Remember when Starbucks pimped coffee, not culture?
Do you know what “elucubrate” means? “Succedaneum”? How about “frappuccino”? “Macchiato”? Ah, there we go.
Have you met Starbucks’ newest media venture? America’s favorite caffeinated corporation has taken to promoting films. That’s right — amid the artsy-fartsy wall murals, pleasantly dim hanging lights, and oh-so-comfy velvet chairs, your beloved Starbucks atmosphere is now featuring yet another Piece of Flair: An ad campaign for one of the newest movies by Lions Gate Films, Akeelah and the Bee.
Akeelah is the feel-good movie of the moment, about an African-American girl facing adversity in several grueling forms, namely poverty, race, and multi-syllabic words. Yeah, another spelling-bee film, as if the world even needed one. Surprise, surprise: Our Akeelah seeks the guidance of a wise old dude who’s otherwise unaffiliated with her family, and proceeds to triumph by the movie’s end, either by way of trophy or heightened self-esteem. If you can’t make it to the theater, just rent The Karate Kid or something — it’s sure to have the same effect.
The Karate Kid, however, has not taken over Starbucks. Is your venti Caffè Americano too hot? I invite you to protect yourself with a themed cardboard insulator, adorned with a hard-to-spell word like “pterodactyl” or “cambist.” Has the impossible happened? Is your wi-fi Internet connection neglecting to entertain? Maybe you’d prefer one of the travel-sized Scrabble boards that are currently on sale at the register.
You were never good with words. In second grade, you got the spelling book with the turtle on it, not the train. Now’s your chance to make up for lost time. Man, too bad the SAT was in high school.
Wait — maybe you didn’t come into Starbucks in search of tacky advertisements. Maybe you’re content with your grasp of the English language, however tenuous. Maybe you’re not particularly in want of movie-going guidance. Maybe you were just... thirsty?
I can only speak for myself, but at my recent visit to the Craig Street Starbucks in search of a caramel frap, I found the whole thing pretty damn unusual. I’ve long suspected Starbucks of putting nicotine (or something similar) in their coffee, but this is serious. As far as I’m concerned, this might be the last straw, the last plasticky-green straw. I might have had it. Starbucks, we need to talk.
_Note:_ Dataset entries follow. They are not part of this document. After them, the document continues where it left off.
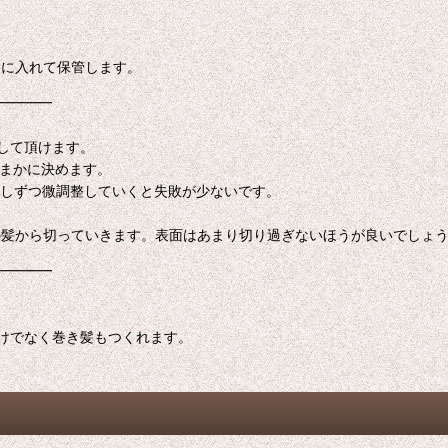
トに入れて保管します。
━━━━
して頂けます。
おまかに決めます。
少しずつ微調整していくと失敗が少ないです。
の髪から切っていきます。表面はあまり切り過ぎないほうが良いでしょ
━━━━
けでなく巻き髪もつくれます。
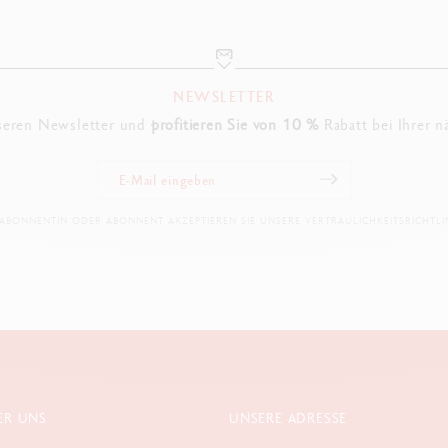
NEWSLETTER
seren Newsletter und
profitieren Sie von 10 %
Rabatt bei Ihrer n
 ABONNENTIN ODER ABONNENT AKZEPTIEREN SIE UNSERE VERTRAULICHKEITSRICHTLIN
ER UNS
UNSERE ADRESSE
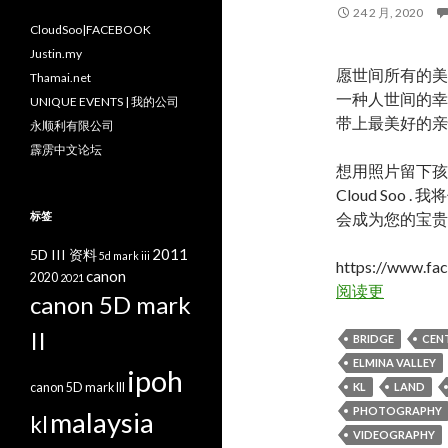
24 2 月, 2020
CloudSoo|FACEBOOK
Justin.my
愿世间所有的美
Thamai.net
一种人世间的幸
UNIQUE EVENTS | 我的公司
带上最美好的亲
永顺利有限公司
霹雳中文论坛
想用照片留下孩
Cloud Soo
标签
会成为您的宝贵
2011
5D III 资料
5d mark iii
https://www.fa
canon
2020
2021
阅读更
canon 5D mark
II
BRIDGE
CEN
ELMINA VALLEY
ipoh
canon 5D mark III
KL
LAND
PHOTOGRAPHY
malaysia
kl
VIDEOGRAPHY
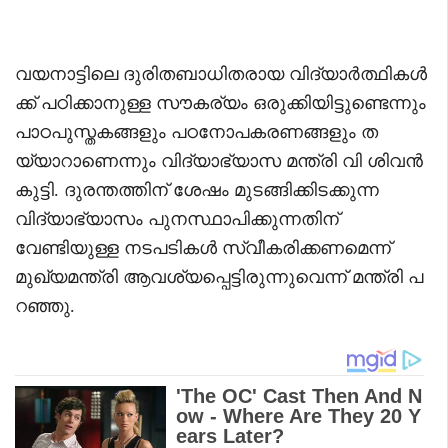
വയനാട്ടിലെ ദുരിതബാധിതരായ വിദ്യാർത്ഥികൾ
ക്ക് പഠിക്കാനുള്ള സൗകര്യം ഒരുക്കിയിട്ടുണ്ടെന്നും
പാഠപുസ്തകങ്ങളും പഠനോപകരണങ്ങളും ത
യ്യാറാണെന്നും വിദ്യാഭ്യാസ മന്ത്രി വി ശിവൻ
കുട്ടി. ദുരന്തത്തിന് ശേഷം മുടങ്ങിക്കിടക്കുന്ന
വിദ്യാഭ്യാസം പുനസ്ഥാപിക്കുന്നതിന്
വേണ്ടിയുള്ള നടപടികൾ സ്വീകരിക്കണമെന്ന്
മുഖ്യമന്ത്രി ആവശ്യപ്പെട്ടിരുന്നുവെന്ന് മന്ത്രി പ
റഞ്ഞു.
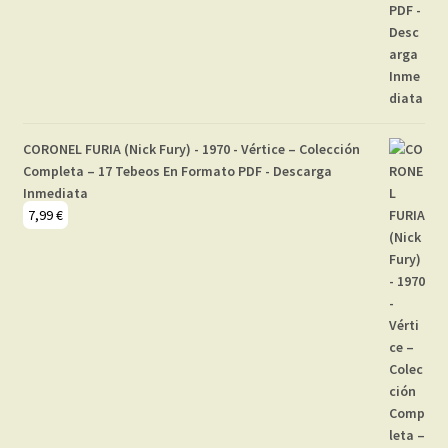
CORONEL FURIA (Nick Fury) - 1970 - Vértice – Colección
Completa – 17 Tebeos En Formato PDF - Descarga
Inmediata
7,99
€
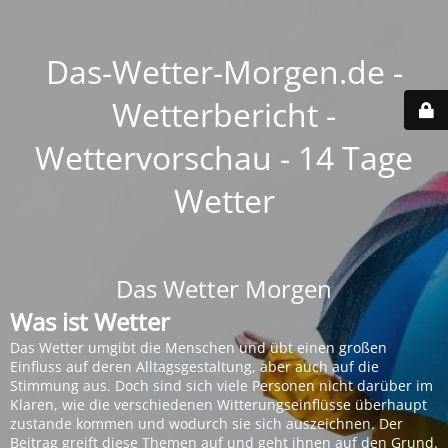
Das-Wetter-Morgen.de -
Wetterbericht -
Wettervorschau - 14 Tage
Wetter
Das Wetter Morgen
Was ist Wetter
Das Wetter umgibt die Menschen und übt einen großen
Einfluss auf deren Alltagsgestaltung, aber auch auf die
Stimmung aus. Doch sind sich viele Personen nicht darüber im
Klaren, wie die verschiedenen Witterungseinflüsse überhaupt
zustande kommen und wodurch sie sich auszeichnen. Der
Beitrag greift diese Themen auf und geht ihnen auf den Grund.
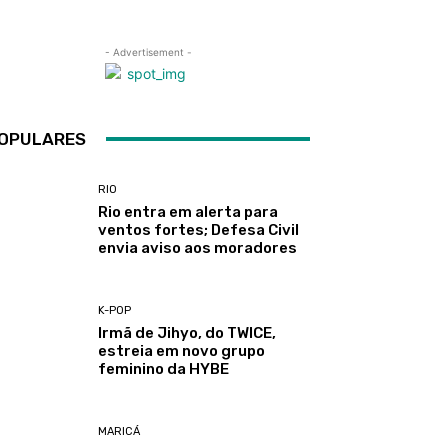
- Advertisement -
OPULARES
RIO
Rio entra em alerta para
ventos fortes; Defesa Civil
envia aviso aos moradores
K-POP
Irmã de Jihyo, do TWICE,
estreia em novo grupo
feminino da HYBE
MARICÁ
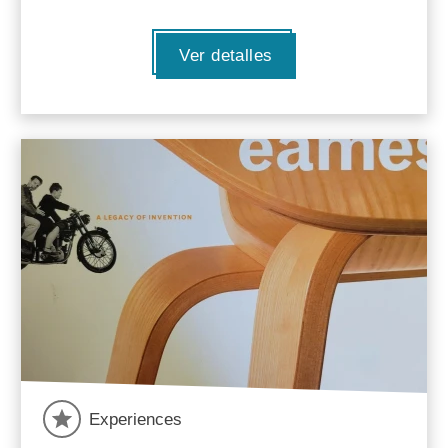
Ver detalles
Experiences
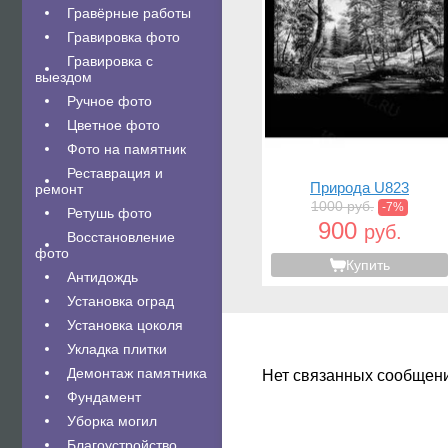
Гравëрные работы
Гравировка фото
Гравировка с
выездом
Ручное фото
Цветное фото
Фото на памятник
Реставрация и
Природа U823
ремонт
1000 руб.
-7%
Ретушь фото
900
руб.
Восстановление
фото
Купить
Антидождь
Установка оград
Установка цоколя
Укладка плитки
Демонтаж памятника
Нет связанных сообщен
Фундамент
Уборка могил
Благоустройство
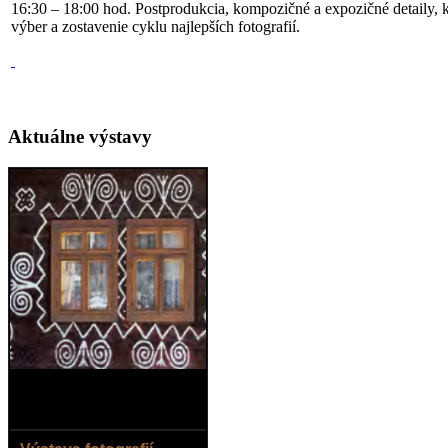
16:30 – 18:00 hod. Postprodukcia, kompozičné a expozičné detaily, k
výber a zostavenie cyklu najlepších fotografií.
Aktuálne výstavy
Which is more disturbing: That this isn’t some caffeine-induced coma or that Starbucks really has reduced itself to pimping movies? That I’m strangely tempted to suck it up and trek the extra couple of yards to Kiva Han? Or — oh no — does it get even worse? What could possibly be worse than how weird it is that Starbucks is allowing its walls to be sullied with an ad campaign? Only one thing: That it’s not very weird at all.
Screw biscotti — I should be eating my words. Initially, I was so shocked about this Akeelah business that I nearly forgot that I’ve been coming to Starbucks for entertainment advice for years. And by I, I mean America. But back to me: Whenever I see an XM radio, the Starbucks station is my first inclination. I can never seem to make it past one of their CD racks without at least fingering the selection, perhaps making a purchase. And as for literature — I can’t recall the last time I entered a Barnes and Noble that didn’t have a Starbucks nestled somewhere within. What is film but the next stop in Starbucks’ conquest of all that is media?
Whatever Starbucks is trying to pull in the world of entertainment seems to be in fundamental opposition to what it means to be a coffeehouse. If all I had was a craving for java, I’d go to McDonald’s. But a coffeehouse is more than that, and it has nothing to do with movies chronicling inner-city spelling-bee participants.
In Europe and colonial America, coffeehouses were significant meeting places for revolutionaries. People came to share their ideas, not get them with their beverages. The Sons of Liberty met to discuss the Boston Tea Party at the historic Green Dragon Tavern. In Paris, plans made at the Café de Foy culminated in the storming of the Bastille. What plans are we making now? “Meet me outside Loews at 7”?
As Starbucks continues to epitomize the American coffee house, is it any wonder that we Americans are often scolded for our 21st-century apathy? All I know is that if I want to have a heated discussion about the war in Iraq, abortion, same-sex marriages, or a host of other provocative topics, I don’t go looking for it at Starbucks.
Maybe that’s just what coffeehouses have become. But just because I won’t be doing any revolutionary scheming over a white hot chocolate anytime soon doesn’t mean that I’m content with allowing Starbucks to continue such over-the-top marketing. Maybe spelling is important — there’s but a small difference between customer and consumer. Which one do you want to be?
Starbucks, I’ve got one word for you: U-N-A-C-C-E-P-T-A-B-L-E.